The Bureau of Meteorology said the season's start was becoming one of the "driest ever" for many regions and does not seem to be abating.
It has forecast some rain for today (Thursday) and tomorrow, but mainly for the Lower South East and only two millimetres at best.
There was some rain recorded in the past week - up to 7mm in the Lower SE at Robe and Mount Gambier and up to 14mm on the West Coast at Elliston and Ceduna.
But for most areas, it barely wet the ground.
It (the rain) has still put a smile on farmer faces - they now know it can rain.
Landmark Wudinna sales agronomy manager Leigh Davis, who services Upper Eyre Peninsula, said the Streaky Bay district was also lucky to receive 16-18mm, but surrounding districts had 10mm or less.
"It has still put a smile on farmer faces - they now know it can rain," he said.
"Many have been out stone-rolling paddocks so it has settled the dust."
Mr Davis said the last significant rain in his district was in December.
But he said continuous croppers with big programs started seeding last week, mainly barley and pulses, while some mixed farmers have sown sheep feed.
"The weekend's rain would have activated or semi-activated some of the herbicides they use, which would help them out a bit," he said.
Mr Davis expected the area sown to canola would drop back for a second year, as croppers reduced risk.
The same cannot be said for the higher rainfall areas of the Mid North, according to The Agronomist Pty Ltd principal Jeff Braun.
He expects a "normal amount" of canola will be sown, with some croppers already starting.
Everyone is painfully aware of the time of sowing implications on profitability.
Mr Braun services the Mid North, northern Yorke Peninsula and Mallee, which only received 1-5mm at the weekend.
He said a few YP farmers had started to sow cereals last week, while Mallee croppers were putting in canola and pulses.
"Those going are mainly larger-scale croppers going by the calendar to ensure they finish by a certain time," he said. "Everyone is painfully aware of the time of sowing implications on profitability."
In the SE, Elders Naracoorte agronomist Jason McClure said seeding had not really started, only a bit of sheep feed.
"Broadacre croppers will probably only start thinking about getting started after Anzac Day, depending on the forecast," he said.

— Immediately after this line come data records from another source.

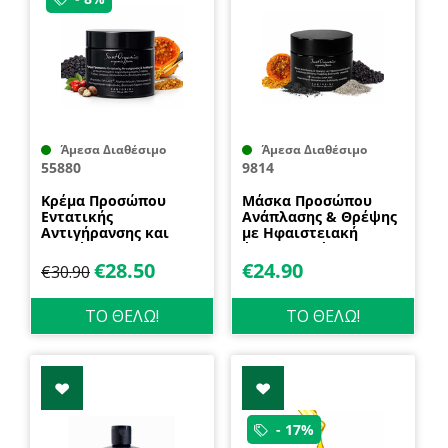
Άμεσα Διαθέσιμο
Άμεσα Διαθέσιμο
55880
9814
Κρέμα Προσώπου
Μάσκα Προσώπου
Εντατικής
Ανάπλασης & Θρέψης
Αντιγήρανσης και
με Ηφαιστειακή
Αναδόμησης 50ml
άργιλο & τέφρα 50ml
SantOrganics
SantOrganics
€
28.50
€
24.90
€
30.90
ΤΟ ΘΕΛΩ!
ΤΟ ΘΕΛΩ!
- 17%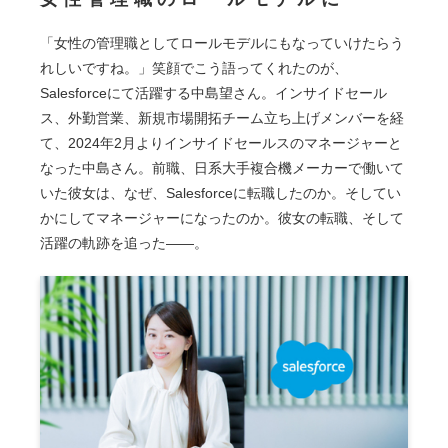
「女性の管理職としてロールモデルにもなっていけたらう
れしいですね。」笑顔でこう語ってくれたのが、
Salesforceにて活躍する中島望さん。インサイドセール
ス、外勤営業、新規市場開拓チーム立ち上げメンバーを経
て、2024年2月よりインサイドセールスのマネージャーと
なった中島さん。前職、日系大手複合機メーカーで働いて
いた彼女は、なぜ、Salesforceに転職したのか。そしてい
かにしてマネージャーになったのか。彼女の転職、そして
活躍の軌跡を追った――。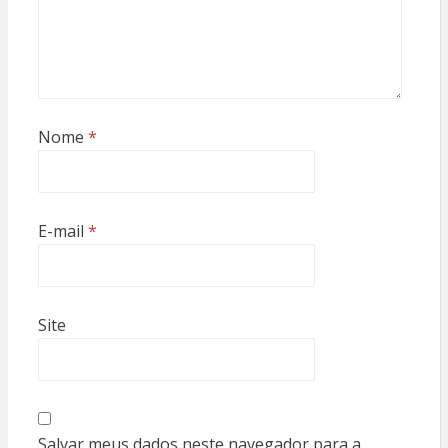
Nome
*
E-mail
*
Site
Salvar meus dados neste navegador para a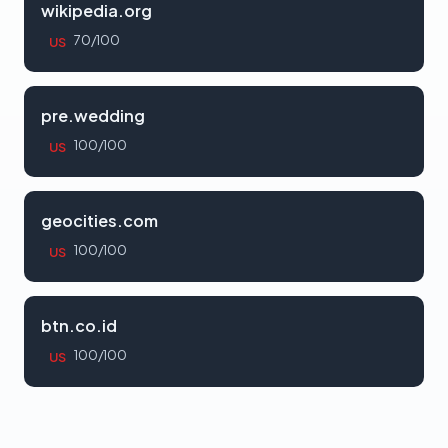
wikipedia.org
70/100
US
pre.wedding
100/100
US
geocities.com
100/100
US
btn.co.id
100/100
US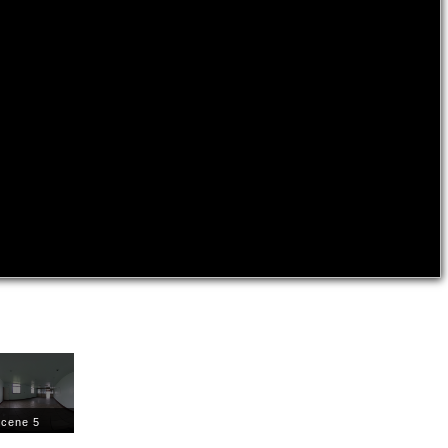
cene 5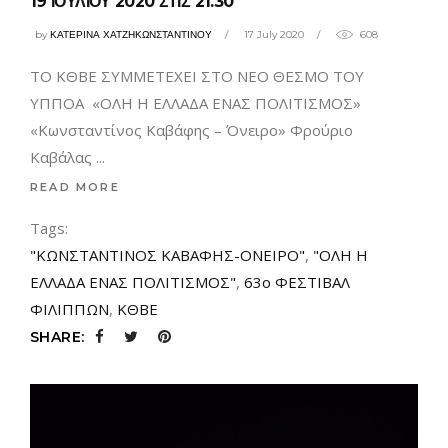
19 ΙΟΥΛΙΟΥ 2020 ΣΤΙΣ 21.30
by
ΚΑΤΕΡΙΝΑ ΧΑΤΖΗΚΩΝΣΤΑΝΤΙΝΟΥ
17 July 2020
608
ΤO ΚΘΒΕ ΣΥΜΜΕΤΕΧΕΙ ΣΤΟ ΝΕΟ ΘΕΣΜΟ ΤΟΥ
ΥΠΠΟΑ «ΟΛΗ Η ΕΛΛΑΔΑ ΕΝΑΣ ΠΟΛΙΤΙΣΜΟΣ»
«Κωνσταντίνος Καβάφης – Όνειρο» Φρούριο
Καβάλας
READ MORE
Tags:
"ΚΩΝΣΤΑΝΤΙΝΟΣ ΚΑΒΑΦΗΣ-ΟΝΕΙΡΟ"
,
"ΟΛΗ Η
ΕΛΛΑΔΑ ΕΝΑΣ ΠΟΛΙΤΙΣΜΟΣ"
,
63ο ΦΕΣΤΙΒΑΛ
ΦΙΛΙΠΠΩΝ
,
ΚΘΒΕ
SHARE:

"I don't expect to see much of a change to rotations, as it is still too early. But if it stays dry for another fortnight, then that may change."

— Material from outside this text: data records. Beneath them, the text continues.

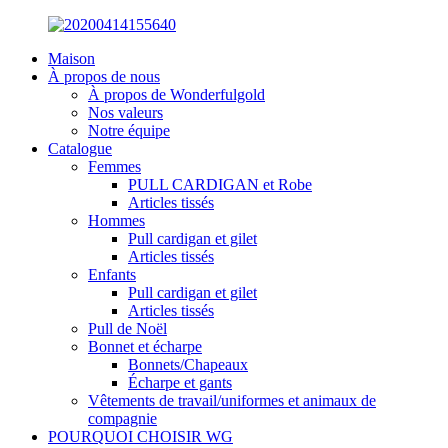
Maison
À propos de nous
À propos de Wonderfulgold
Nos valeurs
Notre équipe
Catalogue
Femmes
PULL CARDIGAN et Robe
Articles tissés
Hommes
Pull cardigan et gilet
Articles tissés
Enfants
Pull cardigan et gilet
Articles tissés
Pull de Noël
Bonnet et écharpe
Bonnets/Chapeaux
Écharpe et gants
Vêtements de travail/uniformes et animaux de
compagnie
POURQUOI CHOISIR WG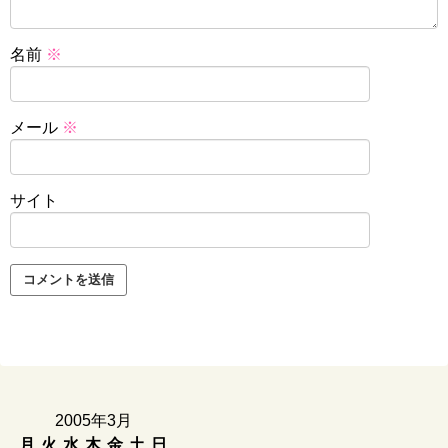
名前
※
メール
※
サイト
2005年3月
月
火
水
木
金
土
日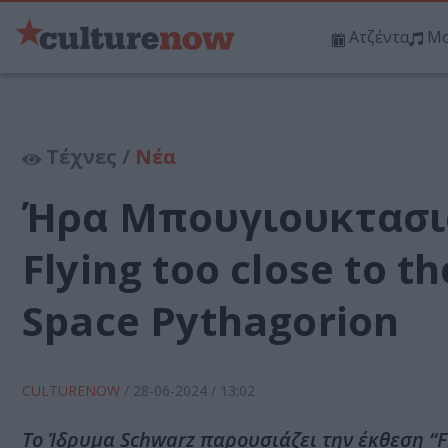
Ατζέντα
Μο
Τέχνες /
Νέα
Ήρα Μπουγιουκτασιά
Flying too close to t
Space Pythagorion
CULTURENOW
/
28-06-2024
/ 13:02
To Ίδρυμα Schwarz παρουσιάζει την έκθεση “Fly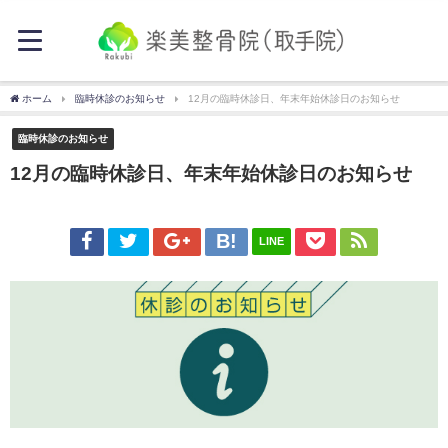
ホーム
臨時休診のお知らせ
12月の臨時休診日、年末年始休診日のお知らせ
臨時休診のお知らせ
12月の臨時休診日、年末年始休診日のお知らせ
LINE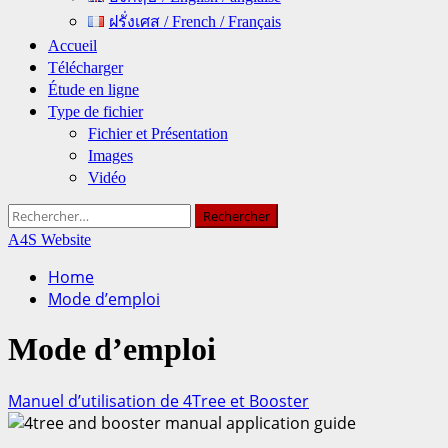
ฝรั่งเศส / French / Français
Accueil
Télécharger
Étude en ligne
Type de fichier
Fichier et Présentation
Images
Vidéo
Rechercher :
A4S Website
Home
Mode d’emploi
Mode d’emploi
Manuel d’utilisation de 4Tree et Booster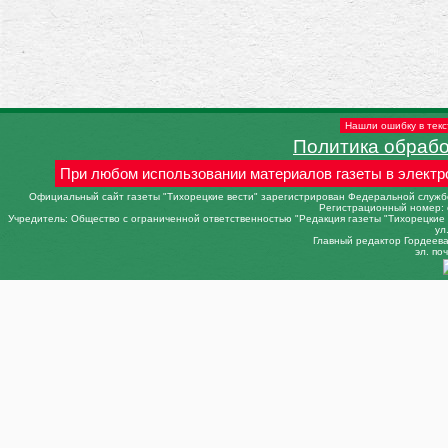
Нашли ошибку в текс
Политика обраб
При любом использовании материалов газеты в электр
Официальный сайт газеты "Тихорецкие вести" зарегистрирован Федеральной службо
Регистрационный номер: 
Учредитель: Общество с ограниченной ответственностью "Редакция газеты "Тихорецкие в
ул
Главный редактор Гордеева 
эл. поч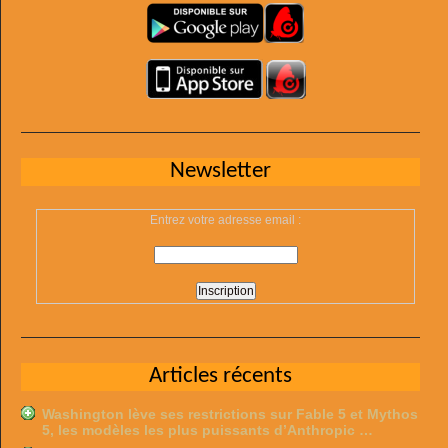
Newsletter
Entrez votre adresse email :
Articles récents
Washington lève ses restrictions sur Fable 5 et Mythos
5, les modèles les plus puissants d’Anthropic …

Sowing through despite dry at Brinkley Station
SEEDING is well under way at Brinkley Station, Wellington East, with sheep feed sown last week and cereals this week.

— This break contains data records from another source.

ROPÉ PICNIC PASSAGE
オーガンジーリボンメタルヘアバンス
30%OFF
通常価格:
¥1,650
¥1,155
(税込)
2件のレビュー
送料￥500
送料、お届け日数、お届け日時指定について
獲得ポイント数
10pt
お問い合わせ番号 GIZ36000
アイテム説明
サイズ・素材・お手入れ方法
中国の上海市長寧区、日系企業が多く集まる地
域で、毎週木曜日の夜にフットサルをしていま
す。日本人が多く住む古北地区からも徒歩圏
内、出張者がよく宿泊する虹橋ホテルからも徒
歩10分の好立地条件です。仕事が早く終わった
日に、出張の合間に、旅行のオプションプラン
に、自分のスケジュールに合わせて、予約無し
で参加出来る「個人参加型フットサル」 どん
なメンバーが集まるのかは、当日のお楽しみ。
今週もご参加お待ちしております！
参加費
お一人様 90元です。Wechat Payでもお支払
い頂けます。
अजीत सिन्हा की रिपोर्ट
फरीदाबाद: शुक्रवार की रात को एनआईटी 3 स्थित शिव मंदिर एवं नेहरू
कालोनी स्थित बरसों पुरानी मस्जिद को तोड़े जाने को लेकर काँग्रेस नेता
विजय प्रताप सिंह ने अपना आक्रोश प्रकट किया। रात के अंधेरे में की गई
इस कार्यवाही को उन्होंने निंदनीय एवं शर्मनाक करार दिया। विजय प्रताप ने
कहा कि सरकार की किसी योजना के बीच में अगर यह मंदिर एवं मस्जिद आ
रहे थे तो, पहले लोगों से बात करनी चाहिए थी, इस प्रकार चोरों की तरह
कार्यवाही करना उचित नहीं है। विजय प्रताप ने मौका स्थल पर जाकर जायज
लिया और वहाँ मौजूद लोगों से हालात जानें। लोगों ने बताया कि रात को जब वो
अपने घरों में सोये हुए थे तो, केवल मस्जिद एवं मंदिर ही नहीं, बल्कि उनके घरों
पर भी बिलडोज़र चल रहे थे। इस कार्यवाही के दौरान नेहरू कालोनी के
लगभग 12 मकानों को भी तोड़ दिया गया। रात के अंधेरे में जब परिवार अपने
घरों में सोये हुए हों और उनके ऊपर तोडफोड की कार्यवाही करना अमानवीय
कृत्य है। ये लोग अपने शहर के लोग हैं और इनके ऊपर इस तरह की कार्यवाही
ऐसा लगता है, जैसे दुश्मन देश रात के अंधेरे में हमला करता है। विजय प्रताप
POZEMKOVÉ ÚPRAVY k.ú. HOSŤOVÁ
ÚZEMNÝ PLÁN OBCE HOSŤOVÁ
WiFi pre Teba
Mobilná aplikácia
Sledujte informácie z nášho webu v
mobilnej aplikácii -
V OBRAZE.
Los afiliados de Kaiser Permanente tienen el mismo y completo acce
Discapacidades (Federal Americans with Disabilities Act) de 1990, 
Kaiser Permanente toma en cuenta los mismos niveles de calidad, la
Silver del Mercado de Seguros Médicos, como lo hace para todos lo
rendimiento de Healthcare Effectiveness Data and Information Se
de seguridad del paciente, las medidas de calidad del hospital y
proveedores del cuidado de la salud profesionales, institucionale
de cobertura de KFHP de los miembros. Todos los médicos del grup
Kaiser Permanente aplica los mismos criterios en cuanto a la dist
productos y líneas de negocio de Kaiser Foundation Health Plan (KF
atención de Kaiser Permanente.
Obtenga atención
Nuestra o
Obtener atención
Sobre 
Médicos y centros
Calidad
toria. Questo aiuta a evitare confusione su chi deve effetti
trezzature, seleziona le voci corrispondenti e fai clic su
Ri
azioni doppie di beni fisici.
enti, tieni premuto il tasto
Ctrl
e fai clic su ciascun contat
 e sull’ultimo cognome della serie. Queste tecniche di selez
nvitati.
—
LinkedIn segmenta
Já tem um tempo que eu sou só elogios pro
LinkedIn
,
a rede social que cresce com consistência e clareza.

Brinkley Station farm overseer Neil Ziersch said despite the dry conditions, they have had to continue seeding regardless because of their large 3300-hectare cropping program.
This year, they are sowing Scepter and Yitpi wheat, Compass and Spartacus barley, vetch, medic and some triticale.
"We are putting in a little more this year, increasing our sheep feed to renovate pastures," he said.
"We sowed about 500ha of sheep feed on our better country at Cooke Plains last week, where there seemed to be underground moisture.
"But we have gone onto Compass barley this week because of the optimal sowing window."
Mr Ziersch said they have only received about 18.5 millimetres of rain since December, when they had about 22mm.
This includes 1.5mm on Easter Sunday, which he said barely settled the dust.
"The last time I saw it this dry was possibly in 1967, but the wind has been way worse this year," he said.
"The ongoing dry is concerning so we may consider stopping if the paddocks are better to be held off for sheep feed."
Mr Ziersch said 2018 was a reasonable year, with barley going 1.5 tonnes/ha and wheat 1t/ha, considering the dry end to the season.
"Our country is fairly reliable being close to the coast, we generally always reap something," he said.
They also cut a lot of hay, which has helped their 5500 Merino ewes get through to lambing, which is under way, plus withdrawing feed barley from storage at Viterra.